SELECTED TEXT ->
EurditeRedNeck: Wow. I b'lieve this is my first actual encounter with an anti-Christian. Weird.

You're right, that is wierd:-) Welcome to our world of 6.7 billion people, roughly 6.2 billion of whom are not fundamentalist christians.

Marshall Art & Elasley

Suffice it to say that an objective reading of the passages casts God and his "people" in a pretty appalling light.

I think we can take it as a given that you are not an objective party, well done to those of you who have read the passages in question and rationalised them to your satisfaction. You can take it from one of your own who wised up that this is no mean feat. Kudos.

I'd be interested to hear your views on this one : 2 Kings 2:23 - 24

Mark : Who are you to claim to know His workings and all His ways?

I'm not making that claim. You are, by promoting a narrow subset of christian dogma as absolute truth. I am merely observing the world, and highlighting it's inconsistency with an omni everything God, which is central to your dogma. I don't have to know gods mind, or even if any kind of god exists to come to my conclusions.

Erudite Redneck said...

No. You're mixing things up, BrianC. I don't those who don't believe, or those of other faiths, as "anti-Christian." Just non-Christian. You, clearly, are anti-Christian, and that's fine with me -- and it really is a rare thing.

You won't find me worrying about you, knowing what you seem to know about the matters and assertions of Christian faith. No crocodile-Christian tears here!

Oh, and thanks, BTW. I am at odds with my conservative and fundamentalist brethren a LOT. First time in a long time, somobey do radically pro-self and anti-Christ has made it clear, at least to me, that we stand closer together than we think sometimes.

You might actually be a godsend, BrianC.

Mark said...

Brianc, You have brought up some interesting points. I disagree with them, but of course you probably knew I would.

It has been suggested that I invite you to guest blog here. Specifically, you ha e mentioned already that you are an ex-Christian. I and many others would be interested in knowing what led you to leave the fold. Would you please send me your "personal testimony"? I will post it here in it's entirety for you.

Eric said...

I have to agree with BrianC. No such thing as an "exChristian." You either are, or you aren't. It's impossible to be a Christian one day and not the next.

tugboatcapn said...

OBJECTIVE 1 -> Condense the paragraph in the comment thread beginning "It has been suggested that I invite you" into a short bulleted list of its main facts.
OBJECTIVE 2 -> Return, word for word, the part of the comment thread that opens with the words containing "Oh, and thanks, BTW." and closes with "knew I would.".
OBJECTIVE 3 -> Translate this sentence from the comment thread into Spanish: "It's impossible to be a Christian one day and not the next."
The items that come after the comment thread have no connection to it.

Entries drawn from a collection:
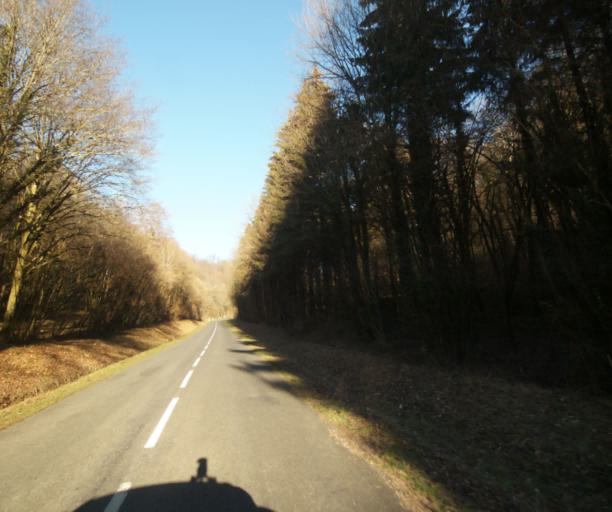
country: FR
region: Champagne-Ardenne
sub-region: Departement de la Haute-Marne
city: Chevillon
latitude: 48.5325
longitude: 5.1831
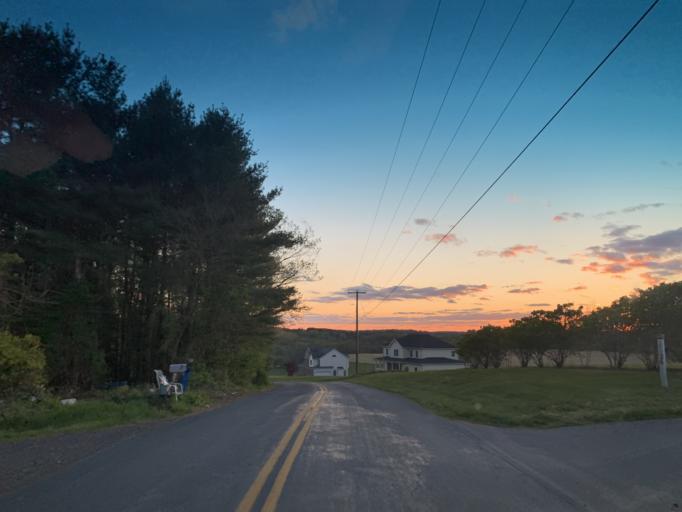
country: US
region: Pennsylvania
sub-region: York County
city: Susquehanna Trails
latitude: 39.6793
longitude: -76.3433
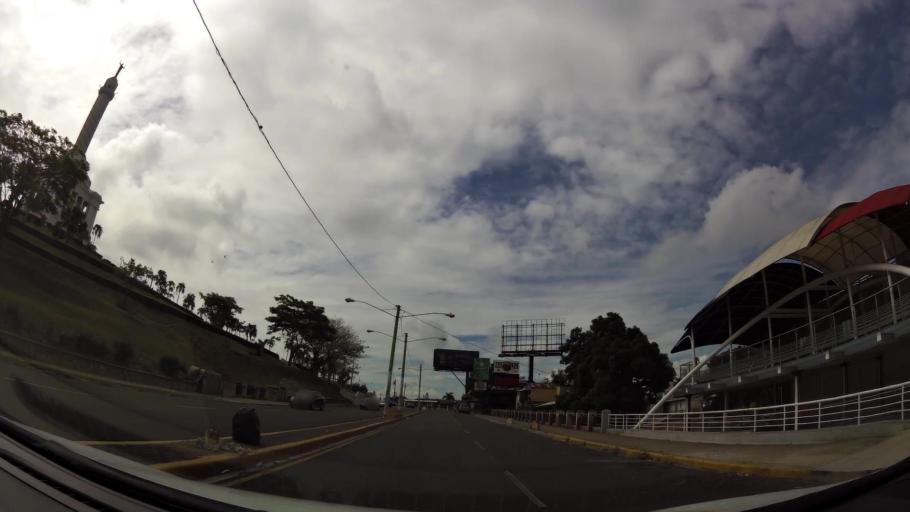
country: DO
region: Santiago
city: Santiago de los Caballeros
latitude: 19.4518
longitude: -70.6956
* * *
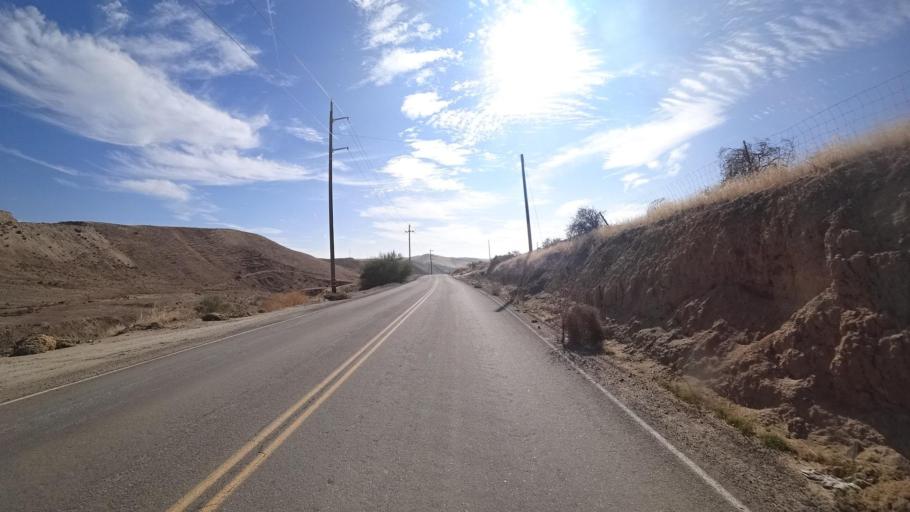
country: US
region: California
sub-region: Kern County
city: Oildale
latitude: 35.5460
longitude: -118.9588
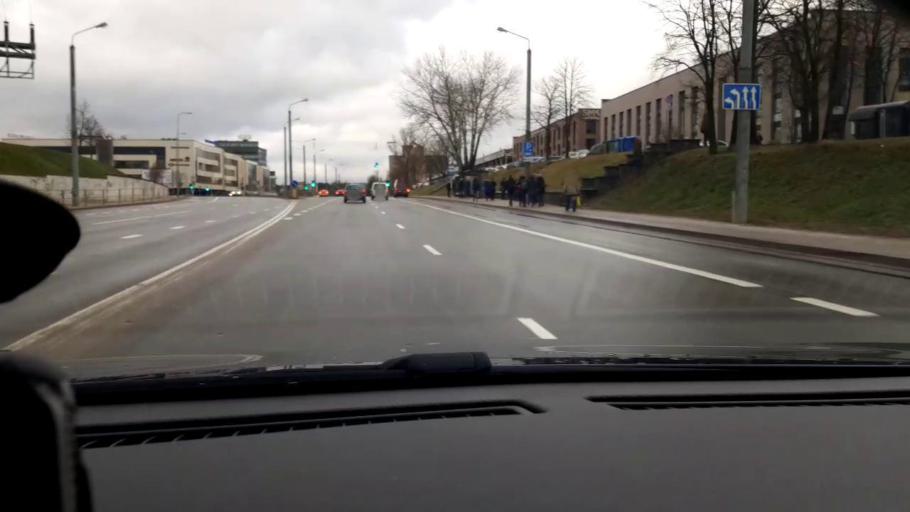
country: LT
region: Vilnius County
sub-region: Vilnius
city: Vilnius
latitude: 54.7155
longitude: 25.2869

COMPLETE RESPONSE 1 ->
- Someone suggested that Mark invite BrianC to guest blog.
- BrianC has already said he is an ex-Christian.
- Mark and many others want to know what led him to leave.
- Mark asks BrianC to send his personal testimony, which Mark will post in full.

COMPLETE RESPONSE 2 ->
Oh, and thanks, BTW. I am at odds with my conservative and fundamentalist brethren a LOT. First time in a long time, somobey do radically pro-self and anti-Christ has made it clear, at least to me, that we stand closer together than we think sometimes.

You might actually be a godsend, BrianC.

Mark said...

Brianc, You have brought up some interesting points. I disagree with them, but of course you probably knew I would.

COMPLETE RESPONSE 3 -> Es imposible ser cristiano un día y no serlo al siguiente.